What is one piece of advice would you give to your younger self?
Listen to your instincts and follow your heart. That’s where the key to your happiness lies. Don’t try to be someone you’re not, simply to conform and to please everyone around you. There is a reason you are who you are – tune into the what makes you different and use it to make an impact around you.
What are some of the obstacles you have encountered as a woman in a leadership position compared to your male peers?
I was an operations manager at 22-years of age – the youngest manager in the room, and I found myself being ‘talked down’ to all the time, particularly by men. Regardless of whether they were my manager or not, they stopped to tell me how to do my job, even though I was there because of my abilities and performance. It’s tricky, because the person doing may have good intentions – but you need to remember it is still inappropriate if it makes you feel uncomfortable, regardless of whether others think it should. Comments like, “you remind me of my daughter” or “you won’t understand this now – this understanding comes with age” can be deeply offensive, and no one has the right to belittle you. You are there because you are capable – and you’re an equal, and you can demand that. It was difficult finding my voice and feeling empowered to use it because often as women, we get labelled as emotional, moody and crazy, instead of being applauded for being confident and assertive.

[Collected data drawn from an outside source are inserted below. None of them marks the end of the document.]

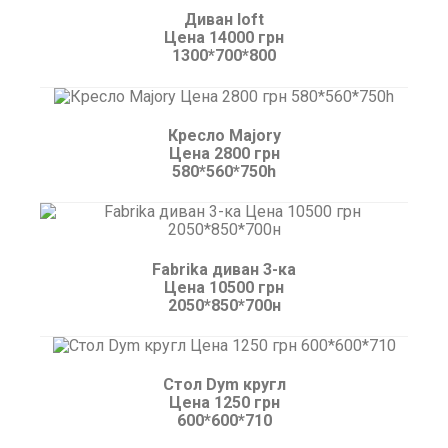
Диван loft
Цена 14000 грн
1300*700*800
Кресло Majory
Цена 2800 грн
580*560*750h
Fabrika диван 3-ка
Цена 10500 грн
2050*850*700н
Стол Dym кругл
Цена 1250 грн
600*600*710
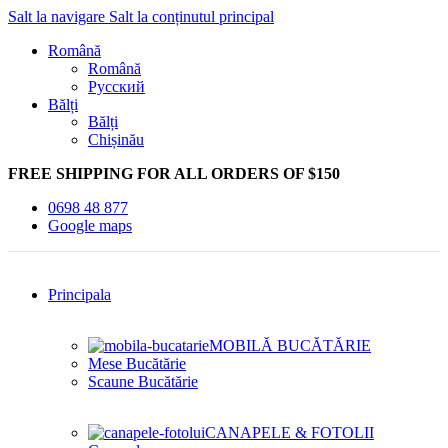
Salt la navigare
Salt la conținutul principal
Română
Română
Русский
Bălți
Bălți
Chișinău
FREE SHIPPING FOR ALL ORDERS OF $150
0698 48 877
Google maps
Principala
MOBILĂ BUCĂTĂRIE
Mese Bucătărie
Scaune Bucătărie
CANAPELE & FOTOLII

What do you think needs to change in business / workplace culture in the next few years in order for women to feel that they are truly being treated equally?
Representation matters. It creates a huge impact in the way we all see the world. I want to see more women in leadership positions because ultimately that ignites a chain of change, whether that is: inspiring young women, giving half the population a voice, initiating cultural change in organisations, or understanding the female experience. As part of this systematic change, there needs to be a commitment to challenging our own unconscious biases. We all have them, men and women – because we have all grown up in a man’s world. More and more, we are seeing organisations encourage this in order to raise awareness, change processes and adapt systems, not to be ‘gender-specific’, but be more flexible and customised to each individual’s own identity and experience. This needs to expand and amplify. Companies need to be looking to implement training and learning that will help us identify and reduce our biases, and look beyond ‘recruitment’ – into their retention strategies, career development programmes and enabling employee voice – because I suspect they will find biases everywhere.